В тени меча. Возникновение ислама и борьба за Арабскую империю
Шрифт:
Пока раввины сидели взаперти в своих школах, влияние Эдессы быстро распространилось за ее пределами. Раввины встретили этот вызов ледяным молчанием, но проблема от этого не исчезла. Христианин, вероятнее всего, не испытывал сожалений или угрызений совести относительно обращения в свою веру иудея – в отличие от последнего. И прозелитам стало ясно, какая из двух конкурирующих вер побеждает.
Борьба между двумя верами становилась все безжалостнее, но в ней не обошлось без парадокса. Отношения между непримиримыми соперниками определялись истиной, которую ни один не мог признать: противники, сражающиеся за самоопределение, нужны друг другу. Чем больше христиане презирали иудеев как народ, не изменившийся с незапамятных времен, слепо и упрямо хватавшийся за обломки вытесненной веры, тем больше – ирония судьбы! – это повышало мнение раввинов о себе. Получалось, что их оппоненты подтверждали их главное и высоко ценимое убеждение: они являются хранителями вечного закона, в котором нет ни намека на какие-либо новшества, а древние пророки – Даниил, Авраам и Адам – были раввинами, такими же, как они сами.
Раввины, отказываясь вступать в открытое сражение с христианскими еретиками, фактически заявляли, что у миним (еретиков) больше нет ничего еврейского, и раввинов совершенно не касается их ужасная судьба. Однако миним видели все в ином свете. Презрение раввинов лишь укрепляло уверенность в себе нееврейского епископа и необычайно льстило его самолюбию. «Не удивляйся тому, что я сказал тебе: должно вам родиться свыше»75 – так сказал Христос. Для нееврейской церкви чувствовать себя дочерью, вышедшей из чрева увядшей старой матери, было лестно. Раввины стремились отвергнуть христиан как ублюдков и нежеланное отродье, а христиане старались отбросить веру своих еврейских современников как неудачливого родителя своей собственной. И те и другие ошибались. Отношения между противоборствующими верами, раввинов и епископов, не являлись отношениями родителя и ребенка. Скорее это были отношения потомства одних родителей, соперничавших близнецов, обреченных, как Ромул и Рем, на взаимную ненависть, но все же сформировавшихся в одном чреве76.
И находились места, к большому неудовольствию и раввинов, и епископов, где это чувство сохранилось. Прошло три века после предполагаемого прибытия в Эдессу письма Христа, и уже не существовало лучше места, откуда можно было оценить потенциально бесконечное разнообразие человеческих верований, чем «Благословенный город». Поднявшись на стены крепости и посмотрев вокруг, христианский богослов мог проникнуться сознанием, как многообразны творения Господа. На Востоке располагалась империя персов, на Западе – римлян. На границе первой, в Хорасане, один мужчина брал много жен, а на границе второй, в Британии, много мужчин вместе брали одну жену77. Слава христианской веры, по крайней мере так казалось богословам Эдессы, заключалась в том, что она давала всему человечеству средство переступить разницу в обычаях: у людей, независимо от места жительства, есть одна общая черта – все они дети Авраама. Но что же такое христианская вера? Если посмотреть не вдаль – на горизонт, а на то, что находится в непосредственной близости, – на переполненные улицы Эдессы, возникает сомнение, что на этот вопрос можно дать один ответ.

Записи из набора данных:

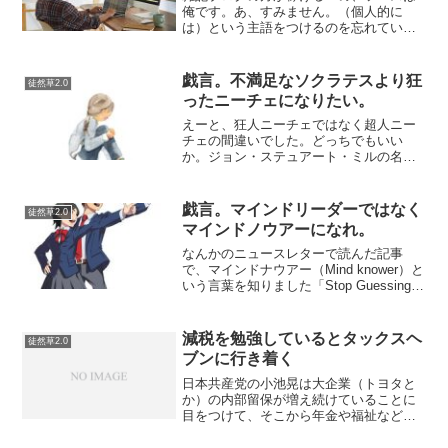
俺です。あ、すみません。（個人的に
は）という主語をつけるのを忘れていま
した。ま、あえてつけません。私の場合
は、専門的な情報を読者に届ける専門ブ
ログよりも、雑記ブログの方が稼げてい
戯言。不満足なソクラテスより狂
徒然草2.0
ます…ということをそれとな...
ったニーチェになりたい。
えーと、狂人ニーチェではなく超人ニー
チェの間違いでした。どっちでもいい
か。ジョン・ステュアート・ミルの名言
と言われている「満足な豚より、不満足
なソクラテスになりたい」という言葉
は、質的功利主義というものに対する批
戯言。マインドリーダーではなく
徒然草2.0
判に対してウィットを効かせて...
マインドノウアーになれ。
なんかのニュースレターで読んだ記事
で、マインドナウアー（Mind knower）と
いう言葉を知りました「Stop Guessing
Who’s Mad at You」人間のストレスの多
くは、他人が自分のことをどう思ってい
るか？にあり、他人が...
減税を勉強しているとタックスヘ
徒然草2.0
ブンに行き着く
日本共産党の小池晃は大企業（トヨタと
か）の内部留保が増え続けていることに
目をつけて、そこから年金や福祉などの
足りない財源をひっぱりだしてくればい
いと主張し続けている。そんな動画が流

▶ Рабочее задание A
Определите, согласуются ли с текстом следующие утверждения: (i) раввины ответили на вызов Эдессы ледяным молчанием; (ii) на Востоке располагалась империя римлян; (iii) в Британии один мужчина брал много жен. Для каждого утверждения ответьте «да» или «нет» и точно процитируйте слова текста, которые это решают.
▶ Рабочее задание B
Продублируйте без изменений часть записей, которая начинается с их первой строки и заканчивается строкой, содержащей «足りない財源をひっぱりだしてくればい», включая обе границы. Изображения в ответ не включайте.
Эти записи никак не связаны с текстом.

▶ Ожидаемый результат A
(i) Да: «Раввины встретили этот вызов ледяным молчанием».
(ii) Нет: «На Востоке располагалась империя персов, на Западе – римлян».
(iii) Нет: «а на границе второй, в Британии, много мужчин вместе брали одну жену».

▶ Ожидаемый результат B
俺です。あ、すみません。（個人的に
は）という主語をつけるのを忘れていま
した。ま、あえてつけません。私の場合
は、専門的な情報を読者に届ける専門ブ
ログよりも、雑記ブログの方が稼げてい
戯言。不満足なソクラテスより狂
徒然草2.0
ます…ということをそれとな...
ったニーチェになりたい。
えーと、狂人ニーチェではなく超人ニー
チェの間違いでした。どっちでもいい
か。ジョン・ステュアート・ミルの名言
と言われている「満足な豚より、不満足
なソクラテスになりたい」という言葉
は、質的功利主義というものに対する批
戯言。マインドリーダーではなく
徒然草2.0
判に対してウィットを効かせて...
マインドノウアーになれ。
なんかのニュースレターで読んだ記事
で、マインドナウアー（Mind knower）と
いう言葉を知りました「Stop Guessing
Who’s Mad at You」人間のストレスの多
くは、他人が自分のことをどう思ってい
るか？にあり、他人が...
減税を勉強しているとタックスヘ
徒然草2.0
ブンに行き着く
日本共産党の小池晃は大企業（トヨタと
か）の内部留保が増え続けていることに
目をつけて、そこから年金や福祉などの
足りない財源をひっぱりだしてくればい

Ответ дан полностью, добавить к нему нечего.